#1180 異端から主流へと変貌を遂げた(と思う)、新しいMINI Clubman。

 唐突に、MINI話。日本では、やはり5ドア人気が高いそうです。そりゃそうでしょな。ただ、だからといって3ドアの販売台数が奪われたわけでもないそうで、そこには、MINIブランドがそうそう簡単に揺るがない根幹(魅力)があります。ちなみにグレード別では、3ドア、5ドアともに、なんとクーパーSがトップで、続いてクーパー。ヨシダイチオシのONEはかなり少ないものの、モデル落ちさせるほどではないようで……。そのいちばん売れているというクーパーSの価格は、3ドアで318万円、5ドアで350万円ですから、もはや、手軽に買えるクルマではなくなっていますな。これは、ONEだと装備面で物足りない→クーパーが丁度いいかな→でもクーパーSはナビ標準装備?→価格差は52万円で、ナビが付いてくる上に、ホイールサイズもエンジンもそのほかあれこれと変わる→ならばクーパーSだよねという、誘導によるところも大きいかと。まぁ、そういう視点で眺めますと#1162で書きましたJohn Cooper Works(398万円〜)が、その上にいますから、結局のところ、JCWを買うことが、実はリーズナブル感はとても強くなります。そう、気がつくと、MINIなのに400万円。そうそう、MINIには、あれだけオプションが用意されていますから、ちょいと、あれこれと選びますと、ONEとて、300万円後半に。と思ったら、そういう方もいるそうですが、意外にもその辺りはきっぱりと締める方もいらっしゃるようです。いずれにしても、いかにMINIブランドがBMWグループにとってプラスになっているかが分かりますな。

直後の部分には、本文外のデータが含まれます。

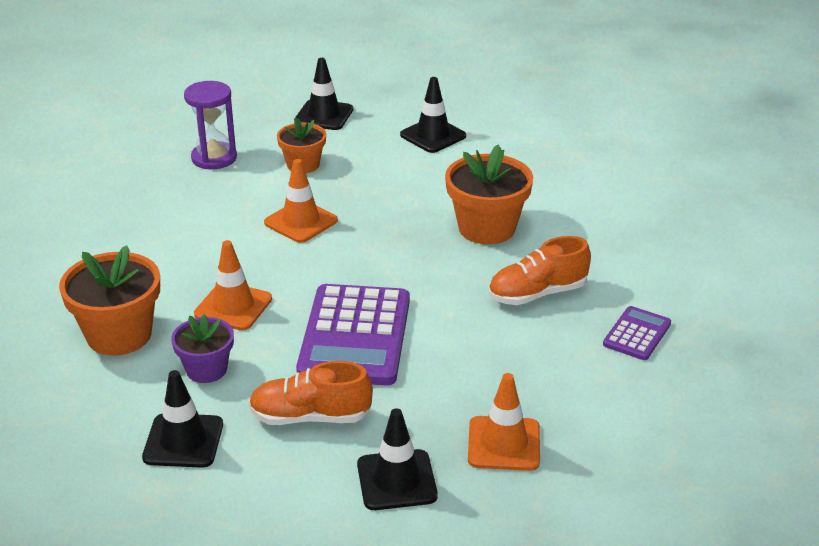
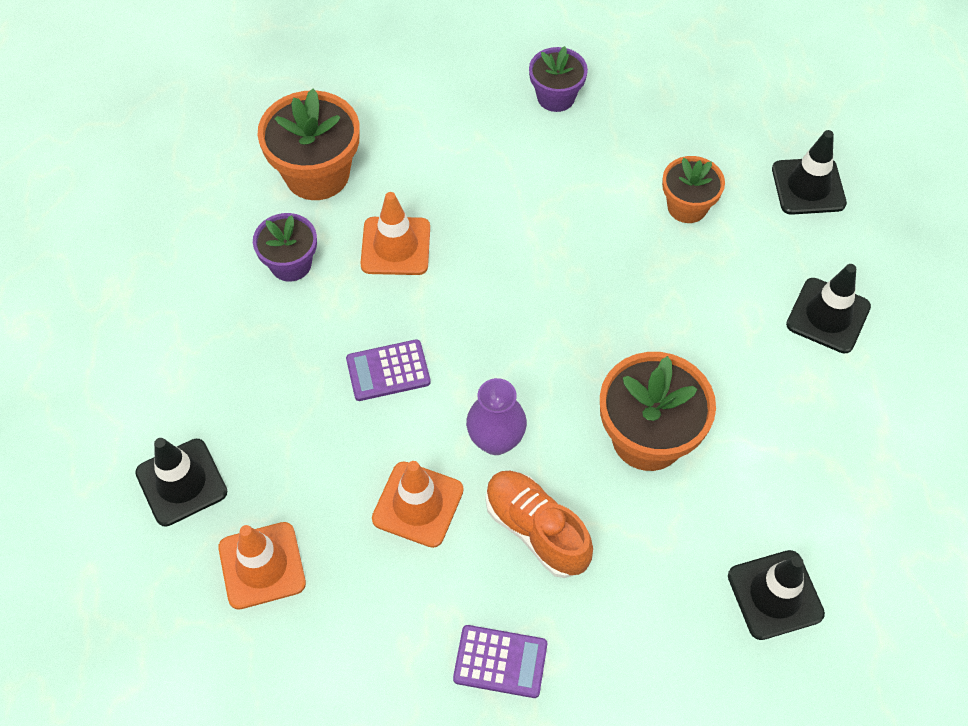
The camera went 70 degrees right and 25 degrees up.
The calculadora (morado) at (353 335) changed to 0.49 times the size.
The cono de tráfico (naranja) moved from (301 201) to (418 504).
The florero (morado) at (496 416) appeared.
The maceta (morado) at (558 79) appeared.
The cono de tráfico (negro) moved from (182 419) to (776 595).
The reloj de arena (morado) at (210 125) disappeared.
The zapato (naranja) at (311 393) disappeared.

 さて、そんなMINIのClubmanが本国にて正式に発表されました。少々前に発表されいてたコンセプトモデルで5ドアやらワイドになることやら、その概要は知っていたとはいえ、こうして製品化されてみると、まずは、なんだかなぁを感じるのも事実。らしくないってことですな。MINIらしくない、Clubmanらしくない。そもそも、Clubmanってのは、シューティングブレイクテイストを表現したモデルであって、今に求められる利便性を追求したところは認めたとしても、3ドアのあのバランスを、崩してしまった感はちょっと残念。いちばん上の写真のようにサイドから眺めると、ますますもって、違和感ばかりを覚えるのですが、プラスに捉えようとすると……、5ドアモデルが売れているったって、やっぱり、あのリアドアのサイズ(開口部)は、乗降性を語るには不足している面がありますから……、この新しいClubemanは、MINIのウィークポイント(それが良さでもあるんだけど)の多くを払拭したモデルと捉えることもできましょうかね。今更、狩猟する人というか、狩猟に使う人はいないし……、なんて考えると、現代流に訳したとも言えるんでしょうな、このモデルは。いかん、だんだん、よく見えてきた。
 もう少し細かにみていきますと、ボディサイズは全長4235mm、全幅1800mm、全高1460mmって、これ、ほとんどゴルフ7。荷室容量もゴルフの380Lに対して、360L。右の写真はラゲッジですが、スクエアな形状やら、リアシートは40:20:40分割可倒式から、使い勝手の良さを感じさせますし……。そうなんですね、さりげなく、Cセグに対抗できるモデルに仕立ててきたわけです。で、クーパーSには、とうとう8速ATか。ただ、今のところ、1.2LターボのONEはないようで、そんなあれこれから、ゴルフ7との比較対象にされつつも、あれこれは違うモデルであり、単純に横並びにされて価格や装備だけで、勝負とはならんでしょうな……。いずれにしても、MINIの中で、異端的な存在だったClubmanは、意外にも主流になるような気配も感じます。
 それにしても、ドイツ車のこのクラス(FF)のオモシロイこと。メルセデス・ベンツは、CLAシューティングブレイクを発表し、アウディはA3セダンを追加し、BMWは、7人乗りモデルの2シリーズグランツアラーをリリース、と。それぞれのブランドが、それぞれにキャタクターを立て、それぞれに特徴を謳い、まぁ、新しい提案それぞれの、興味深いこと、興味深いこと。もちろん、日本車にも新提案はあれこれありますが、その根本的な意味合いは、違いますな。